As the legend goes, the last queen of France before the French Revolution was so far removed from the poverty and suffering of her subjects that when mothers begged the queen for help, saying: "Our children our dying from starvation. They have no bread to eat." Marie Antoinette replied: "Let them eat cake." In other words, the queen had never experienced a life where the term "bread" meant basic food. If there was no bread, why not just use came instead? the queen reasoned. Cake is like bread and could be used as a substitute, she thought. She couldn't relate to the actual meaning of the words "they have no bread to eat." She always had food available, and thus she misunderstood the real plight of her people.
When individuals leave cults like the Mormons and the JWs, some can tend to see all religion and the Sacred Scriptures based on their limited exposure to life in those cult religion. Like Marie Antoinette, the only way to see passages in the Bible are often read by such ex-members in the manner once taught in these cults even years after leaving their respective groups.

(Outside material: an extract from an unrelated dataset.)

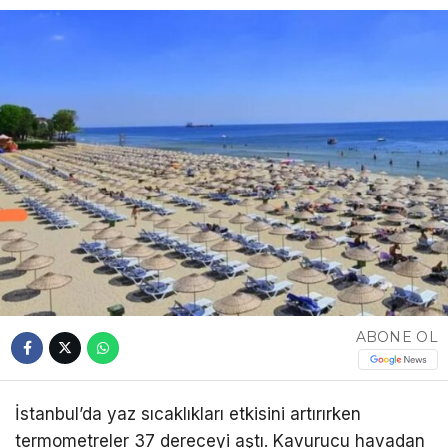
ABONE OL
İstanbul’da yaz sıcaklıkları etkisini artırırken
termometreler 37 dereceyi aştı. Kavurucu havadan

Now I am not recommending that you rejoin a religion. You are probably just fine as you are. However, the texts you mentioned have never been viewed the way the Jehovah's Witnesses teach by the Jews who wrote them. Most mainstream religions like Catholicism and Protstants like Lutherans, Methodists, and the like also hold to the Jewish view. It is quite different.
In Judaism there is no such thing as "Satan the Devil." There is no "Original Sin." Death is not a punishment. "God" is the central Origin and Cause of all in the universe. In ancient language among the Jews, God caused both good and evil, just as God created the Day as well as the Night. When something bad happened to someone, the "Universe" or God was the "cause" of the effect being mentioned.
The "bad" or "evil spirit" mentioned in these texts is a euphemism for a mental disorder. What is now called "clinical depression" or uni-polar disorder was referred to this way for generations among the Hebrews, even outside of the Bible. In very ancient Jewish theology all effects were blamed on the one central cause, namely God.
The idea that the God of Abraham cannot be blamed for "evil" is a Christian concept. Because God can "only produce good" in Christianity theology, and since Christians claim that evil "can only originate with Satan," you hear excuses that God was merely "allowing" evil to occur in such instances. The theological paradigm of most cult Christianity rejects the possibility of both good and bad coming from their particular concept of a "benevolent" God.
But the problem is not with the culture that produced the texts. The problem comes from a foreign culture that reinterpreted the texts along different lines. Being exposed only to these types of explanations has left you with the Marie Antoinette Effect, misunderstanding the terms of a people who have a different experience of life and a different meaning to the words they used to describe it.
While I still don't recommend that you suddenly change your current convictions because of this, I do hope it helps you to understand that the misunderstanding your are having is another reason the cult of the Watchtower needs to be avoided by all who find themselves attracted to it. It can give people only a very limited view on things that can stay with them even after they leave it behind.